As a consequence of the oil spill, the departure lounge was heaving.  To my surprise (but helping the process by which  tranquility, as a concept, was becoming reunited with my aching brain) there wasn’t an ounce of stress to be seen.  Some played cards; others drank Guinness; most were just talking and laughing.  There was not a phone or a laptop anywhere
.
“I’m going to like it here” I told my wife as we queued for a taxi. 

 Unfortunately our cab then ran out of petrol a mile out of the airport.  It was like water off a duck’s back to the driver – and by then to me as well. “That’ll be the children again - driving here, there and feckin everywhere without asking me….Still, serves me right for all those impure thoughts, eh?” 

He had no phone to call for assistance.  As he started to walk up the road with a green plastic container from his boot, he shouted back that the gaelic football club 2 fields across would be a decent way to spend some of the afternoon.  “When God invented time, he made plenty of it - so enjoy the craic and I’ll pick you up in a bit.  The oysters will still be there tomorrow!”  We followed our orders.

Three hours (and a very exciting match) later our cabbie arrived back.  He appeared to be with his wife. He was fully suited and booted. The pair were clearly both  there for a good night out.  I caught our driver’s eye as he marched to the bar.  “Jesus, Mary and Joseph, I forgot all about you – I must get you both a pint now.”  He then turned slowly to his wife:  “For f##k’s sake I forgot to fill the cab up too.”

“You’ve a head like a colander” mused his wife “only not as useful” she continued.  “I wondered what you were doing with the petrol can when you came in” she concluded, her husband nodding to give full acknowledgement to his own ineptitude.

“We’ll get you a ride to your digs after I’ve told you the one about the four nuns at the farmyard….” said our errant taxi driver before proceeding to tell us every joke in his repertoire.  Time became lost after that.  We drank loads but we laughed loads more. 
By midnight we were on the football field learning the art of gaelic football with a cabbage…and between 1am and 3am we were back inside the clubhouse dancing to the Pogues and singing to U2.  All in all it was indeed a great craic!

The next morning we awoke in our B&B to the smell of bacon.  The bacon was accompanied by eggs collected from the backyard that morning by the owner’s daughter.  I had 3 mugs of tea to wash it all down – and it was heavenly.

Immediately after breakfast we were collected by our new friends from the night before. 

“Still no taxi, but it’s ok, we’ll walk to Morans in Kilcolgan – it’ll do us all the power of good."

Kilcolgan meant nothing to me, but after seven miles of wind in our faces and sun on our heads, we were there, by a weir, picking oysters from their shells and supping the creamiest Guinness within God’s creation.

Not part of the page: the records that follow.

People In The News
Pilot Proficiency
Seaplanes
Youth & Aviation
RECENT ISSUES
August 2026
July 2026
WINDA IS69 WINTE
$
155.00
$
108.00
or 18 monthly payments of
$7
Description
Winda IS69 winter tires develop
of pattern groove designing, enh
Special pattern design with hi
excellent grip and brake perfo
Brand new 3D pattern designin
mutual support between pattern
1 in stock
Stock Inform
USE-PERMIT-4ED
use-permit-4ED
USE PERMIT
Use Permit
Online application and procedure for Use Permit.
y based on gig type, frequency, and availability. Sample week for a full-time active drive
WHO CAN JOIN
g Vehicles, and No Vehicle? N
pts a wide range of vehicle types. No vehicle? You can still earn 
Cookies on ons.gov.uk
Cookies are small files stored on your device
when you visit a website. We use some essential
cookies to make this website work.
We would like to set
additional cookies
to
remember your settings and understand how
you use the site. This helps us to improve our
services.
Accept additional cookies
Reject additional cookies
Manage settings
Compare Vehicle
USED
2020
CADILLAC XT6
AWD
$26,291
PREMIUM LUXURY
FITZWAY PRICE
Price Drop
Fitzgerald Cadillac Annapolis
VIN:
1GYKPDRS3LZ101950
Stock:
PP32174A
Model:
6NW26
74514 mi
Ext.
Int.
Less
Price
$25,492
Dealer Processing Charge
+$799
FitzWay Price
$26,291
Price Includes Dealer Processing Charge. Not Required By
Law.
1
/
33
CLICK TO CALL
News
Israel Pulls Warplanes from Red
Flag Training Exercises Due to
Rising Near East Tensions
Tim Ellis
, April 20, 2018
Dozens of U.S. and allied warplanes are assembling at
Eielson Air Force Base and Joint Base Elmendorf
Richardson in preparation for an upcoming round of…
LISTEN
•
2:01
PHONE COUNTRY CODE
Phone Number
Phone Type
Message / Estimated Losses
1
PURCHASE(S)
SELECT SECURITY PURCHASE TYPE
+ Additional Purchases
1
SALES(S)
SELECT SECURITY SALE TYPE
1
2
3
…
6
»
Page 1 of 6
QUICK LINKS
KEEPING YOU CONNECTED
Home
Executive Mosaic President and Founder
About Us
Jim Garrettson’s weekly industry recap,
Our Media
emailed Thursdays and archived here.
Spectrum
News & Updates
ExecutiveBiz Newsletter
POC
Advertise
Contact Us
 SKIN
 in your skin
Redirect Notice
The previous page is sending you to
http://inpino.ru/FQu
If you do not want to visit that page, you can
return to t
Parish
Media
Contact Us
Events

The walk had been invigorating; the company enthralling; our destination both charming and reinvigorating in equal measure.    I felt alive again…and at no disadvantage at all for the absence of a tweet.  My wife sent a text to our son from the weir side: “C U L8er my luv. dad says iphone is yours. he luvs u 2!”

So if you nothing else in 2011, get yourself to Galway.  Happy New Year!!